BIG DATA CONFERENCE
Mario A Vinasco
Director of Analytics
Credit Sesame, US
Mario Vinasco has over 15 years of progressive experience in data driven analytics with emphasis in machine learning and data science programming creatively applied to eCommerce, advertising, customer acquisition/retention and marketing investment. Mario specializes in developing and applying leading edge business analytics to complex business problems using big data and predictive modeling platforms.
Mario holds a Masters in engineering economics from Stanford University and currently works as Director of Analytics and Data Science at Credit Sesame a disruptive FinTech company in the San Francisco Bay Area, responsible for customer management, retention and prediction.
Until recently, Mario worked for Uber Technologies applying data science to marketing investment optimization, advanced segmentation of customers by propensity to act, churn, open email and the set up sophisticated experiments to test and validate hypothesis.
At Facebook in the marketing analytics group he was responsible for improving the effectiveness of Facebook’s own consumer-facing campaigns. Key projects included ad-effectiveness measurement of Facebook’s brand marketing activities, and product campaigns for key product priorities using advanced experimentation techniques.

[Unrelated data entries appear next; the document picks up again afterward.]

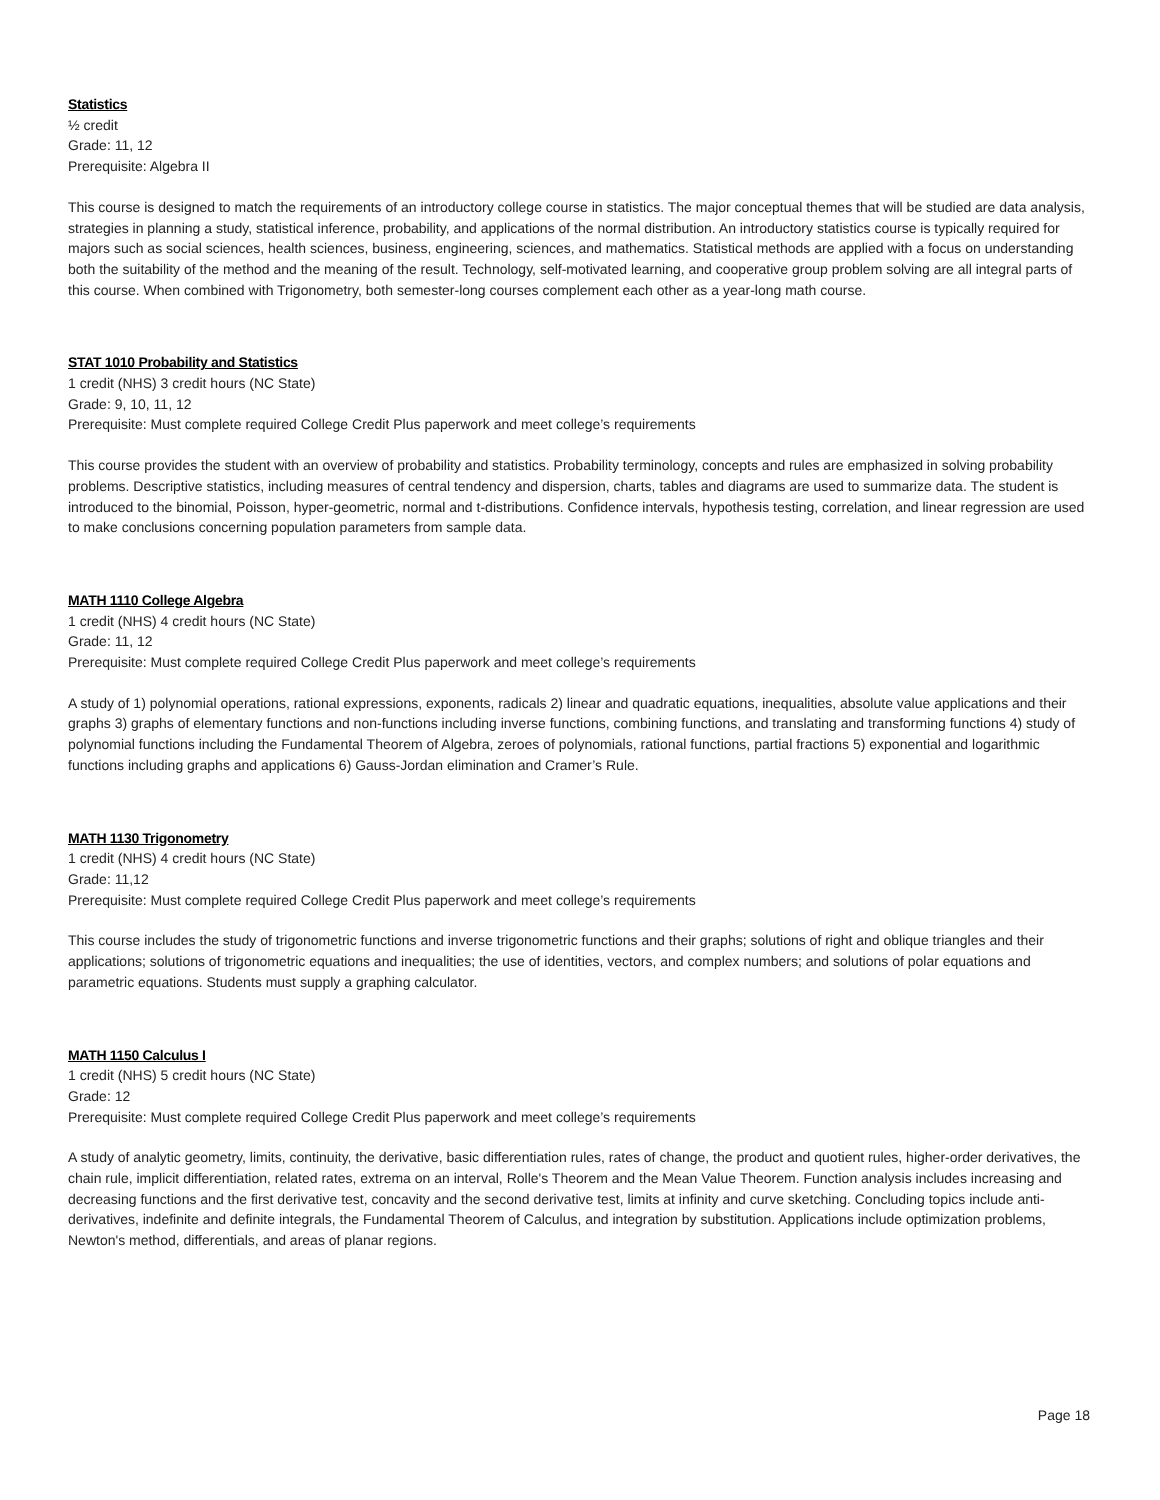Statistics
½ credit
Grade: 11, 12
Prerequisite: Algebra II
This course is designed to match the requirements of an introductory college course in statistics. The major conceptual themes that will be studied are data analysis, strategies in planning a study, statistical inference, probability, and applications of the normal distribution. An introductory statistics course is typically required for majors such as social sciences, health sciences, business, engineering, sciences, and mathematics. Statistical methods are applied with a focus on understanding both the suitability of the method and the meaning of the result. Technology, self-motivated learning, and cooperative group problem solving are all integral parts of this course. When combined with Trigonometry, both semester-long courses complement each other as a year-long math course.
STAT 1010 Probability and Statistics
1 credit (NHS) 3 credit hours (NC State)
Grade: 9, 10, 11, 12
Prerequisite: Must complete required College Credit Plus paperwork and meet college’s requirements
This course provides the student with an overview of probability and statistics. Probability terminology, concepts and rules are emphasized in solving probability problems. Descriptive statistics, including measures of central tendency and dispersion, charts, tables and diagrams are used to summarize data. The student is introduced to the binomial, Poisson, hyper-geometric, normal and t-distributions. Confidence intervals, hypothesis testing, correlation, and linear regression are used to make conclusions concerning population parameters from sample data.
MATH 1110 College Algebra
1 credit (NHS) 4 credit hours (NC State)
Grade: 11, 12
Prerequisite: Must complete required College Credit Plus paperwork and meet college’s requirements
A study of 1) polynomial operations, rational expressions, exponents, radicals 2) linear and quadratic equations, inequalities, absolute value applications and their graphs 3) graphs of elementary functions and non-functions including inverse functions, combining functions, and translating and transforming functions 4) study of polynomial functions including the Fundamental Theorem of Algebra, zeroes of polynomials, rational functions, partial fractions 5) exponential and logarithmic functions including graphs and applications 6) Gauss-Jordan elimination and Cramer’s Rule.
MATH 1130 Trigonometry
1 credit (NHS) 4 credit hours (NC State)
Grade: 11,12
Prerequisite: Must complete required College Credit Plus paperwork and meet college’s requirements
This course includes the study of trigonometric functions and inverse trigonometric functions and their graphs; solutions of right and oblique triangles and their applications; solutions of trigonometric equations and inequalities; the use of identities, vectors, and complex numbers; and solutions of polar equations and parametric equations. Students must supply a graphing calculator.
MATH 1150 Calculus I
1 credit (NHS) 5 credit hours (NC State)
Grade: 12
Prerequisite: Must complete required College Credit Plus paperwork and meet college’s requirements
A study of analytic geometry, limits, continuity, the derivative, basic differentiation rules, rates of change, the product and quotient rules, higher-order derivatives, the chain rule, implicit differentiation, related rates, extrema on an interval, Rolle's Theorem and the Mean Value Theorem. Function analysis includes increasing and decreasing functions and the first derivative test, concavity and the second derivative test, limits at infinity and curve sketching. Concluding topics include anti-derivatives, indefinite and definite integrals, the Fundamental Theorem of Calculus, and integration by substitution. Applications include optimization problems, Newton's method, differentials, and areas of planar regions.
Page 18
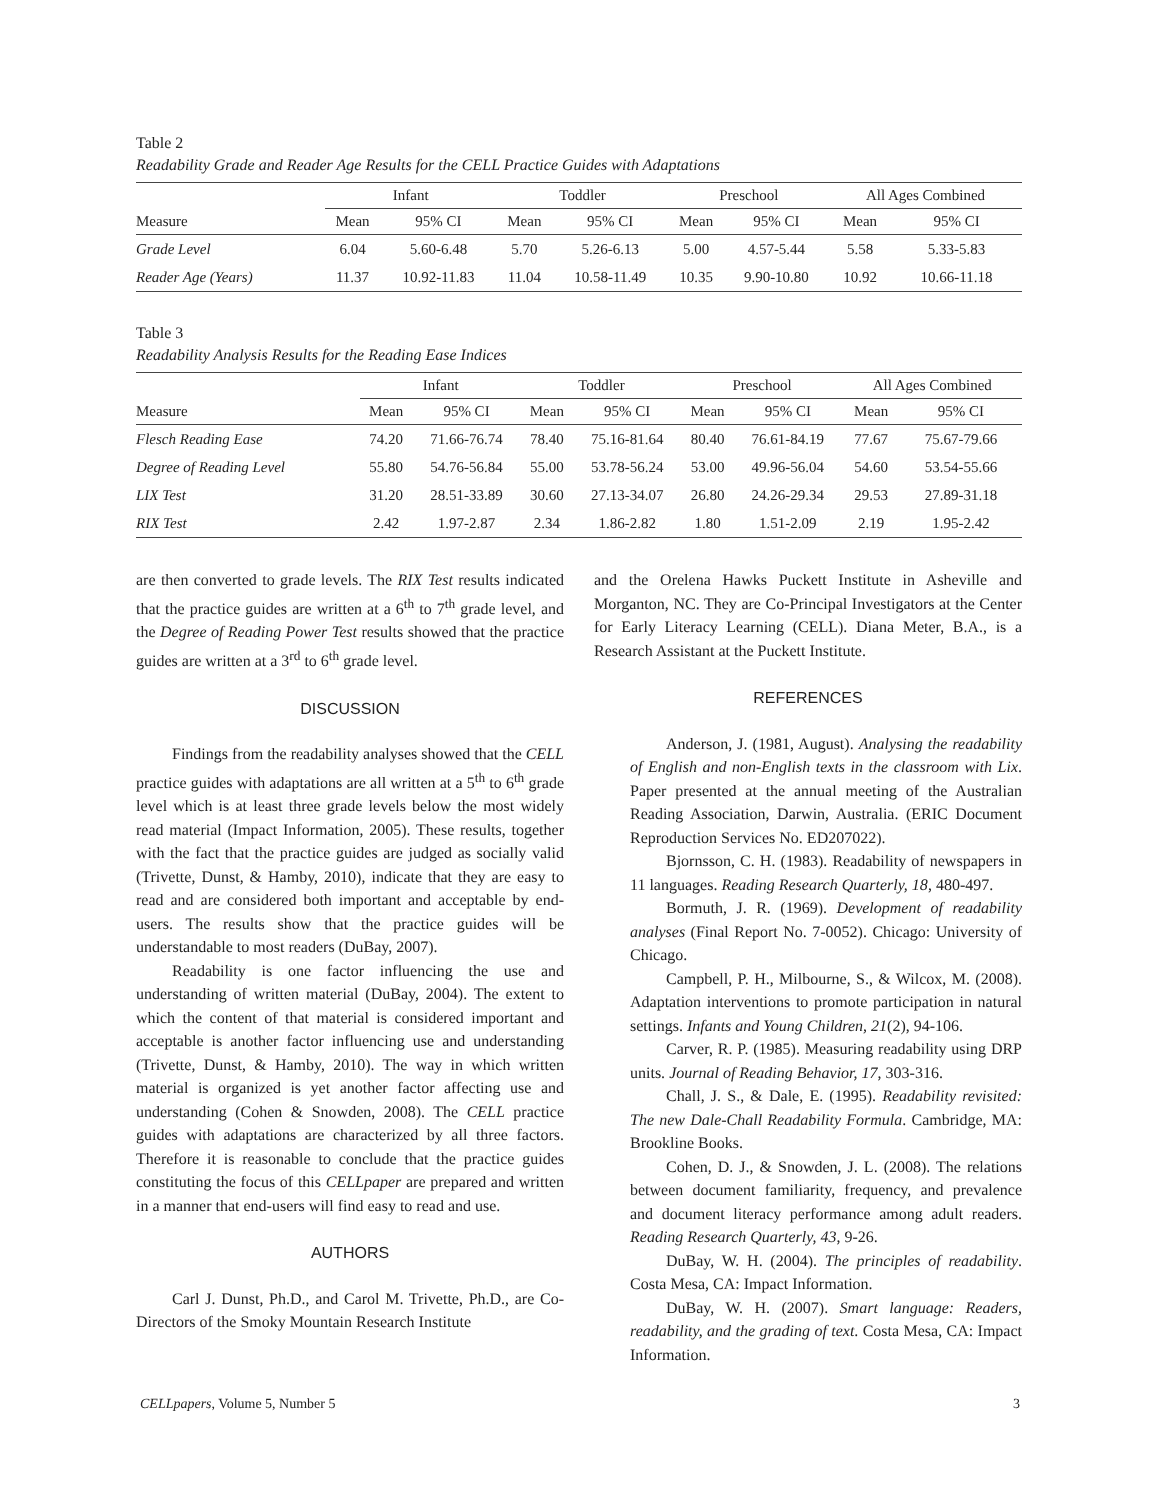Table 2
Readability Grade and Reader Age Results for the CELL Practice Guides with Adaptations
| | Infant | | | Toddler | | | Preschool | | | All Ages Combined | |
| --- | --- | --- | --- | --- | --- | --- | --- | --- | --- | --- | --- |
| Measure | Mean | 95% CI | | Mean | 95% CI | | Mean | 95% CI | | Mean | 95% CI |
| Grade Level | 6.04 | 5.60-6.48 | | 5.70 | 5.26-6.13 | | 5.00 | 4.57-5.44 | | 5.58 | 5.33-5.83 |
| Reader Age (Years) | 11.37 | 10.92-11.83 | | 11.04 | 10.58-11.49 | | 10.35 | 9.90-10.80 | | 10.92 | 10.66-11.18 |
Table 3
Readability Analysis Results for the Reading Ease Indices
| | Infant | | | Toddler | | | Preschool | | | All Ages Combined | |
| --- | --- | --- | --- | --- | --- | --- | --- | --- | --- | --- | --- |
| Measure | Mean | 95% CI | | Mean | 95% CI | | Mean | 95% CI | | Mean | 95% CI |
| Flesch Reading Ease | 74.20 | 71.66-76.74 | | 78.40 | 75.16-81.64 | | 80.40 | 76.61-84.19 | | 77.67 | 75.67-79.66 |
| Degree of Reading Level | 55.80 | 54.76-56.84 | | 55.00 | 53.78-56.24 | | 53.00 | 49.96-56.04 | | 54.60 | 53.54-55.66 |
| LIX Test | 31.20 | 28.51-33.89 | | 30.60 | 27.13-34.07 | | 26.80 | 24.26-29.34 | | 29.53 | 27.89-31.18 |
| RIX Test | 2.42 | 1.97-2.87 | | 2.34 | 1.86-2.82 | | 1.80 | 1.51-2.09 | | 2.19 | 1.95-2.42 |
are then converted to grade levels. The RIX Test results indicated that the practice guides are written at a 6<sup>th</sup> to 7<sup>th</sup> grade level, and the Degree of Reading Power Test results showed that the practice guides are written at a 3<sup>rd</sup> to 6<sup>th</sup> grade level.
DISCUSSION
Findings from the readability analyses showed that the CELL practice guides with adaptations are all written at a 5<sup>th</sup> to 6<sup>th</sup> grade level which is at least three grade levels below the most widely read material (Impact Information, 2005). These results, together with the fact that the practice guides are judged as socially valid (Trivette, Dunst, & Hamby, 2010), indicate that they are easy to read and are considered both important and acceptable by end-users. The results show that the practice guides will be understandable to most readers (DuBay, 2007).
Readability is one factor influencing the use and understanding of written material (DuBay, 2004). The extent to which the content of that material is considered important and acceptable is another factor influencing use and understanding (Trivette, Dunst, & Hamby, 2010). The way in which written material is organized is yet another factor affecting use and understanding (Cohen & Snowden, 2008). The CELL practice guides with adaptations are characterized by all three factors. Therefore it is reasonable to conclude that the practice guides constituting the focus of this CELLpaper are prepared and written in a manner that end-users will find easy to read and use.
AUTHORS
Carl J. Dunst, Ph.D., and Carol M. Trivette, Ph.D., are Co-Directors of the Smoky Mountain Research Institute
and the Orelena Hawks Puckett Institute in Asheville and Morganton, NC. They are Co-Principal Investigators at the Center for Early Literacy Learning (CELL). Diana Meter, B.A., is a Research Assistant at the Puckett Institute.
REFERENCES
Anderson, J. (1981, August). Analysing the readability of English and non-English texts in the classroom with Lix. Paper presented at the annual meeting of the Australian Reading Association, Darwin, Australia. (ERIC Document Reproduction Services No. ED207022).
Bjornsson, C. H. (1983). Readability of newspapers in 11 languages. Reading Research Quarterly, 18, 480-497.
Bormuth, J. R. (1969). Development of readability analyses (Final Report No. 7-0052). Chicago: University of Chicago.
Campbell, P. H., Milbourne, S., & Wilcox, M. (2008). Adaptation interventions to promote participation in natural settings. Infants and Young Children, 21(2), 94-106.
Carver, R. P. (1985). Measuring readability using DRP units. Journal of Reading Behavior, 17, 303-316.
Chall, J. S., & Dale, E. (1995). Readability revisited: The new Dale-Chall Readability Formula. Cambridge, MA: Brookline Books.
Cohen, D. J., & Snowden, J. L. (2008). The relations between document familiarity, frequency, and prevalence and document literacy performance among adult readers. Reading Research Quarterly, 43, 9-26.
DuBay, W. H. (2004). The principles of readability. Costa Mesa, CA: Impact Information.
DuBay, W. H. (2007). Smart language: Readers, readability, and the grading of text. Costa Mesa, CA: Impact Information.
CELLpapers, Volume 5, Number 5 3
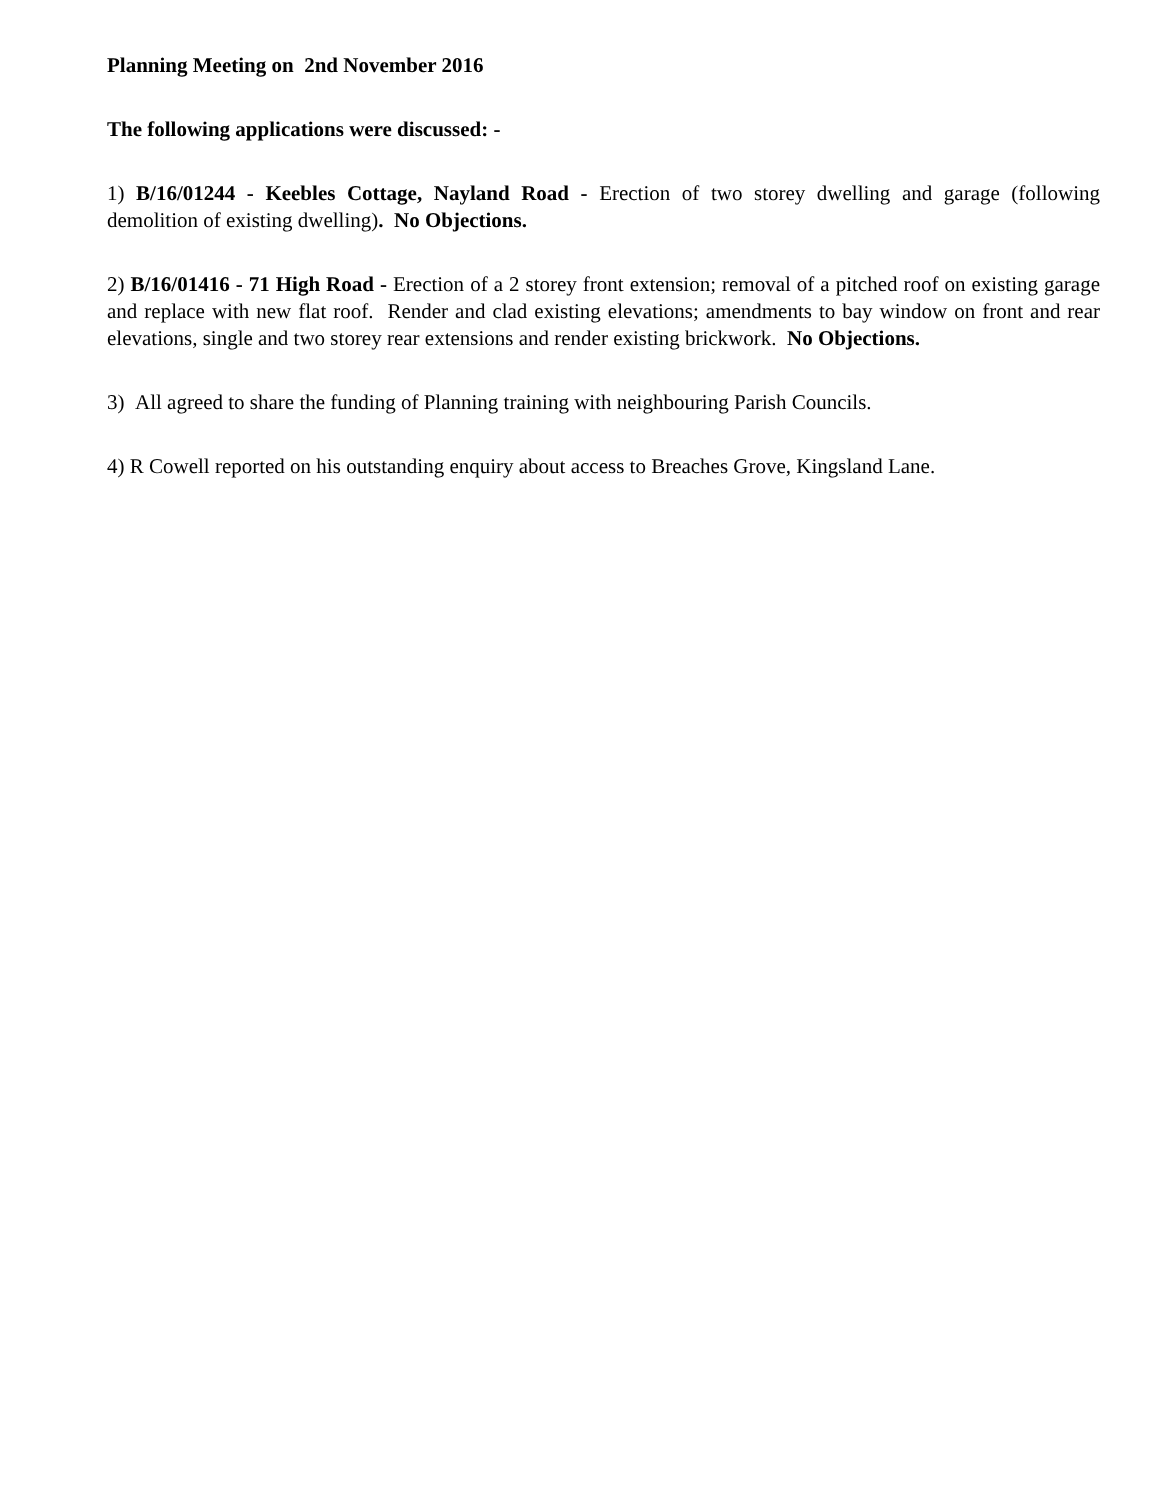Planning Meeting on 2nd November 2016
The following applications were discussed: -
1) B/16/01244 - Keebles Cottage, Nayland Road - Erection of two storey dwelling and garage (following demolition of existing dwelling). No Objections.
2) B/16/01416 - 71 High Road - Erection of a 2 storey front extension; removal of a pitched roof on existing garage and replace with new flat roof. Render and clad existing elevations; amendments to bay window on front and rear elevations, single and two storey rear extensions and render existing brickwork. No Objections.
3) All agreed to share the funding of Planning training with neighbouring Parish Councils.
4) R Cowell reported on his outstanding enquiry about access to Breaches Grove, Kingsland Lane.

Prior roles included VP of business intelligence in digital textbook startup, people analytics manager at Google and eCommerce Sr manager at Symantec.
The Intuition Behind Machine Learning In Marketing
Since 2013, important breakthroughs and advances in technology have made it possible to run sophisticated predictive models capable of classifying images, text, sound and are now pervasive in many applications such as self-driving cars, chatbots, translation, among other fields.
Marketing has not been an exception to use these new technologies collectively known as Machine Learning (ML); a sub-field of Artificial Intelligence (AI).
This talk presents the key insights that make AI/ML useful for marketing and demystifies the core technology and illustrates case studies where my team applied the technology.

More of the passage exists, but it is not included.